§ **Work order**
Repeat the listing below word for word, leaving nothing out.

● ● ● ●

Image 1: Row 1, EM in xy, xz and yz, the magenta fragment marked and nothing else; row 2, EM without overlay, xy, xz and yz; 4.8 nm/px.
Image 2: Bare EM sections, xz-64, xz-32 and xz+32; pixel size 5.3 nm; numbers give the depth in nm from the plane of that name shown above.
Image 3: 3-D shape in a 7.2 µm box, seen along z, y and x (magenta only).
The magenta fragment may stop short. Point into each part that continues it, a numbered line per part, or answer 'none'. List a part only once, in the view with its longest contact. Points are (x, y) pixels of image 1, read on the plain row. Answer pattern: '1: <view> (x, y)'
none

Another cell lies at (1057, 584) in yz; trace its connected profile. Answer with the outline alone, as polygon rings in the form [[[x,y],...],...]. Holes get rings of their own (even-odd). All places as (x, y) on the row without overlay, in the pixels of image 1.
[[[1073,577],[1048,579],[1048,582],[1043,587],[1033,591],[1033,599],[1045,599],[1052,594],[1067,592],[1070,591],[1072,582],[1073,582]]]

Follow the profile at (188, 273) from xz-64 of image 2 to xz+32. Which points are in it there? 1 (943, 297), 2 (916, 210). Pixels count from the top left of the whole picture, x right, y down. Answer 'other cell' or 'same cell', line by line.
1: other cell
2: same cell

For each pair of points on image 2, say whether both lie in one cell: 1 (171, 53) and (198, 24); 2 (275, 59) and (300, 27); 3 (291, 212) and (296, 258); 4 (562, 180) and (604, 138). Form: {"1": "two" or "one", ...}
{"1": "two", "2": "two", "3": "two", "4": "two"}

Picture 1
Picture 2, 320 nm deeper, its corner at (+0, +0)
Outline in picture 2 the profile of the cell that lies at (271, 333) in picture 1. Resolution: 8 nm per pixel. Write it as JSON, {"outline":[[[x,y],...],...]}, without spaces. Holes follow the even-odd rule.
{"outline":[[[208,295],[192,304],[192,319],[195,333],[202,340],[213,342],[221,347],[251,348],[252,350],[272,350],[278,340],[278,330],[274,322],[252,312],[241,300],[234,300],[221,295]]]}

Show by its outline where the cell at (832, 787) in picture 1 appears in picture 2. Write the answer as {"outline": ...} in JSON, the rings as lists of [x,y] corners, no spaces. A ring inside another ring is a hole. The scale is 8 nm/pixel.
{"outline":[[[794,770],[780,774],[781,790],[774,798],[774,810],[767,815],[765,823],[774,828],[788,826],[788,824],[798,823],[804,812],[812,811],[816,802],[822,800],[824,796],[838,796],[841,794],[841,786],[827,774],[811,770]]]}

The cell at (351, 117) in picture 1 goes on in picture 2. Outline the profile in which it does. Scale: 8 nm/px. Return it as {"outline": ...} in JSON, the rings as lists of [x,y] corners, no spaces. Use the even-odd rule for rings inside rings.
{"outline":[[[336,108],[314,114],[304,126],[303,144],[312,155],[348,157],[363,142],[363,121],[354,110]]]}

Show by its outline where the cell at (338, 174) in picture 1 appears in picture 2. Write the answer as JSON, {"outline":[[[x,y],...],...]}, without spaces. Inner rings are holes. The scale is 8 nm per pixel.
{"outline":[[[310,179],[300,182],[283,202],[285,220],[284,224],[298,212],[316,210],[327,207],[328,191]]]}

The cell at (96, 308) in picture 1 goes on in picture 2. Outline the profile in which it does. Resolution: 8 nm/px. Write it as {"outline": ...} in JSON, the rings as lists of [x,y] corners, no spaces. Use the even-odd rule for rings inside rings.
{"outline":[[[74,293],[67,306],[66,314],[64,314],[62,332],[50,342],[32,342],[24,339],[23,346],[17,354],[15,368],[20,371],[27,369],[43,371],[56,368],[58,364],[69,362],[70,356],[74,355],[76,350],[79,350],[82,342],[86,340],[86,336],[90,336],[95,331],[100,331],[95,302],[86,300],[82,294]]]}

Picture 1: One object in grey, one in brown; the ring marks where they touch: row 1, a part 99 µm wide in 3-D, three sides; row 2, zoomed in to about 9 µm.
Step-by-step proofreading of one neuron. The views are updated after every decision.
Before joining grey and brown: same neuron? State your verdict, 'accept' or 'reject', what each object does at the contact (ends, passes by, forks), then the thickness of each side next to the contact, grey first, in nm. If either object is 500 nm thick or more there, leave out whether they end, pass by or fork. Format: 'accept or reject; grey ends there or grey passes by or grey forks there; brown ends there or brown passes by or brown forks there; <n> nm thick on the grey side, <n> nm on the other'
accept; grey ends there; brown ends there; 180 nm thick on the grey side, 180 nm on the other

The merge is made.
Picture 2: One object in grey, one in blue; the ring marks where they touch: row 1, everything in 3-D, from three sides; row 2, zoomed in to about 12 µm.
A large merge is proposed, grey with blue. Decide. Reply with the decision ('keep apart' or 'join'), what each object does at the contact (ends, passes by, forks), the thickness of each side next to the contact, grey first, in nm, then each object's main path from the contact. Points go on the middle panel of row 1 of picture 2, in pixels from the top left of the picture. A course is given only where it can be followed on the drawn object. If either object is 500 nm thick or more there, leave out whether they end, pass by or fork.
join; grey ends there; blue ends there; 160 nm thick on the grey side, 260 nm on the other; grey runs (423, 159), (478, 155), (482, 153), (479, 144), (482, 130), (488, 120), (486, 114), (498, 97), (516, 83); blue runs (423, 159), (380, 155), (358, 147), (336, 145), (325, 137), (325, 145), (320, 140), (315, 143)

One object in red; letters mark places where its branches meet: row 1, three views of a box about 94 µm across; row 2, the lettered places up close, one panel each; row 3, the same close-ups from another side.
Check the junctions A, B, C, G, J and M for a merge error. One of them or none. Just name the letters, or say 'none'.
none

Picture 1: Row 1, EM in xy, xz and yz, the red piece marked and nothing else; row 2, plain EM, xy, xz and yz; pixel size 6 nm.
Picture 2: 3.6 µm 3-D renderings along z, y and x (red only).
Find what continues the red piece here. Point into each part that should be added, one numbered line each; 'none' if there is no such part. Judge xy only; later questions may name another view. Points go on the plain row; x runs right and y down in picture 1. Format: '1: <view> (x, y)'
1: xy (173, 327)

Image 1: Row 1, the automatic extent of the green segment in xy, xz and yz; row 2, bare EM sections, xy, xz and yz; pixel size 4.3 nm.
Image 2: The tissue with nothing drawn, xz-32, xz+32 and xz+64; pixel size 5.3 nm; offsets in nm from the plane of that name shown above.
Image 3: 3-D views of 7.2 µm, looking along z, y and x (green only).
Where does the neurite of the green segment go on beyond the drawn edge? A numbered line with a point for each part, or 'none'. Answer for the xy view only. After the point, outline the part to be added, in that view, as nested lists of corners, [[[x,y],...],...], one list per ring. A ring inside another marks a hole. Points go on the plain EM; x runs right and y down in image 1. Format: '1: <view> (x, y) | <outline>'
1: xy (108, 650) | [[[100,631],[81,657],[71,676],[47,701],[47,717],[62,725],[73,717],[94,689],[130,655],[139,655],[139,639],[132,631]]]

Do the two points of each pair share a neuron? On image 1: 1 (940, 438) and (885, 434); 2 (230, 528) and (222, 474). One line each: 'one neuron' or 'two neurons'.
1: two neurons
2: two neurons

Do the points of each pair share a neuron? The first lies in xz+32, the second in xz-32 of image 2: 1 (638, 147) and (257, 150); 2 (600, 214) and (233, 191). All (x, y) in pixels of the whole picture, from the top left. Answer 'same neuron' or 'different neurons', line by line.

● ● ● ●

§ **Response to this exercise**
Image 1: Row 1, EM in xy, xz and yz, the magenta fragment marked and nothing else; row 2, EM without overlay, xy, xz and yz; 4.8 nm/px.
Image 2: Bare EM sections, xz-64, xz-32 and xz+32; pixel size 5.3 nm; numbers give the depth in nm from the plane of that name shown above.
Image 3: 3-D shape in a 7.2 µm box, seen along z, y and x (magenta only).
The magenta fragment may stop short. Point into each part that continues it, a numbered line per part, or answer 'none'. List a part only once, in the view with its longest contact. Points are (x, y) pixels of image 1, read on the plain row. Answer pattern: '1: <view> (x, y)'
none

Another cell lies at (1057, 584) in yz; trace its connected profile. Answer with the outline alone, as polygon rings in the form [[[x,y],...],...]. Holes get rings of their own (even-odd). All places as (x, y) on the row without overlay, in the pixels of image 1.
[[[1073,577],[1048,579],[1048,582],[1043,587],[1033,591],[1033,599],[1045,599],[1052,594],[1067,592],[1070,591],[1072,582],[1073,582]]]

Follow the profile at (188, 273) from xz-64 of image 2 to xz+32. Which points are in it there? 1 (943, 297), 2 (916, 210). Pixels count from the top left of the whole picture, x right, y down. Answer 'other cell' or 'same cell', line by line.
1: other cell
2: same cell

For each pair of points on image 2, say whether both lie in one cell: 1 (171, 53) and (198, 24); 2 (275, 59) and (300, 27); 3 (291, 212) and (296, 258); 4 (562, 180) and (604, 138). Form: {"1": "two" or "one", ...}
{"1": "two", "2": "two", "3": "two", "4": "two"}

Picture 1
Picture 2, 320 nm deeper, its corner at (+0, +0)
Outline in picture 2 the profile of the cell that lies at (271, 333) in picture 1. Resolution: 8 nm per pixel. Write it as JSON, {"outline":[[[x,y],...],...]}, without spaces. Holes follow the even-odd rule.
{"outline":[[[208,295],[192,304],[192,319],[195,333],[202,340],[213,342],[221,347],[251,348],[252,350],[272,350],[278,340],[278,330],[274,322],[252,312],[241,300],[234,300],[221,295]]]}

Show by its outline where the cell at (832, 787) in picture 1 appears in picture 2. Write the answer as {"outline": ...} in JSON, the rings as lists of [x,y] corners, no spaces. A ring inside another ring is a hole. The scale is 8 nm/pixel.
{"outline":[[[794,770],[780,774],[781,790],[774,798],[774,810],[767,815],[765,823],[774,828],[788,826],[788,824],[798,823],[804,812],[812,811],[816,802],[822,800],[824,796],[838,796],[841,794],[841,786],[827,774],[811,770]]]}

The cell at (351, 117) in picture 1 goes on in picture 2. Outline the profile in which it does. Scale: 8 nm/px. Return it as {"outline": ...} in JSON, the rings as lists of [x,y] corners, no spaces. Use the even-odd rule for rings inside rings.
{"outline":[[[336,108],[314,114],[304,126],[303,144],[312,155],[348,157],[363,142],[363,121],[354,110]]]}

Show by its outline where the cell at (338, 174) in picture 1 appears in picture 2. Write the answer as JSON, {"outline":[[[x,y],...],...]}, without spaces. Inner rings are holes. The scale is 8 nm per pixel.
{"outline":[[[310,179],[300,182],[283,202],[285,220],[284,224],[298,212],[316,210],[327,207],[328,191]]]}

The cell at (96, 308) in picture 1 goes on in picture 2. Outline the profile in which it does. Resolution: 8 nm/px. Write it as {"outline": ...} in JSON, the rings as lists of [x,y] corners, no spaces. Use the even-odd rule for rings inside rings.
{"outline":[[[74,293],[67,306],[66,314],[64,314],[62,332],[50,342],[32,342],[24,339],[23,346],[17,354],[15,368],[20,371],[27,369],[43,371],[56,368],[58,364],[69,362],[70,356],[74,355],[76,350],[79,350],[82,342],[86,340],[86,336],[90,336],[95,331],[100,331],[95,302],[86,300],[82,294]]]}

Picture 1: One object in grey, one in brown; the ring marks where they touch: row 1, a part 99 µm wide in 3-D, three sides; row 2, zoomed in to about 9 µm.
Step-by-step proofreading of one neuron. The views are updated after every decision.
Before joining grey and brown: same neuron? State your verdict, 'accept' or 'reject', what each object does at the contact (ends, passes by, forks), then the thickness of each side next to the contact, grey first, in nm. If either object is 500 nm thick or more there, leave out whether they end, pass by or fork. Format: 'accept or reject; grey ends there or grey passes by or grey forks there; brown ends there or brown passes by or brown forks there; <n> nm thick on the grey side, <n> nm on the other'
accept; grey ends there; brown ends there; 180 nm thick on the grey side, 180 nm on the other

The merge is made.
Picture 2: One object in grey, one in blue; the ring marks where they touch: row 1, everything in 3-D, from three sides; row 2, zoomed in to about 12 µm.
A large merge is proposed, grey with blue. Decide. Reply with the decision ('keep apart' or 'join'), what each object does at the contact (ends, passes by, forks), the thickness of each side next to the contact, grey first, in nm, then each object's main path from the contact. Points go on the middle panel of row 1 of picture 2, in pixels from the top left of the picture. A course is given only where it can be followed on the drawn object. If either object is 500 nm thick or more there, leave out whether they end, pass by or fork.
join; grey ends there; blue ends there; 160 nm thick on the grey side, 260 nm on the other; grey runs (423, 159), (478, 155), (482, 153), (479, 144), (482, 130), (488, 120), (486, 114), (498, 97), (516, 83); blue runs (423, 159), (380, 155), (358, 147), (336, 145), (325, 137), (325, 145), (320, 140), (315, 143)

One object in red; letters mark places where its branches meet: row 1, three views of a box about 94 µm across; row 2, the lettered places up close, one panel each; row 3, the same close-ups from another side.
Check the junctions A, B, C, G, J and M for a merge error. One of them or none. Just name the letters, or say 'none'.
none

Picture 1: Row 1, EM in xy, xz and yz, the red piece marked and nothing else; row 2, plain EM, xy, xz and yz; pixel size 6 nm.
Picture 2: 3.6 µm 3-D renderings along z, y and x (red only).
Find what continues the red piece here. Point into each part that should be added, one numbered line each; 'none' if there is no such part. Judge xy only; later questions may name another view. Points go on the plain row; x runs right and y down in picture 1. Format: '1: <view> (x, y)'
1: xy (173, 327)

Image 1: Row 1, the automatic extent of the green segment in xy, xz and yz; row 2, bare EM sections, xy, xz and yz; pixel size 4.3 nm.
Image 2: The tissue with nothing drawn, xz-32, xz+32 and xz+64; pixel size 5.3 nm; offsets in nm from the plane of that name shown above.
Image 3: 3-D views of 7.2 µm, looking along z, y and x (green only).
Where does the neurite of the green segment go on beyond the drawn edge? A numbered line with a point for each part, or 'none'. Answer for the xy view only. After the point, outline the part to be added, in that view, as nested lists of corners, [[[x,y],...],...], one list per ring. A ring inside another marks a hole. Points go on the plain EM; x runs right and y down in image 1. Format: '1: <view> (x, y) | <outline>'
1: xy (108, 650) | [[[100,631],[81,657],[71,676],[47,701],[47,717],[62,725],[73,717],[94,689],[130,655],[139,655],[139,639],[132,631]]]

Do the two points of each pair share a neuron? On image 1: 1 (940, 438) and (885, 434); 2 (230, 528) and (222, 474). One line each: 'one neuron' or 'two neurons'.
1: two neurons
2: two neurons

Do the points of each pair share a neuron? The first lies in xz+32, the second in xz-32 of image 2: 1 (638, 147) and (257, 150); 2 (600, 214) and (233, 191). All (x, y) in pixels of the whole picture, from the top left. Answer 'same neuron' or 'different neurons', line by line.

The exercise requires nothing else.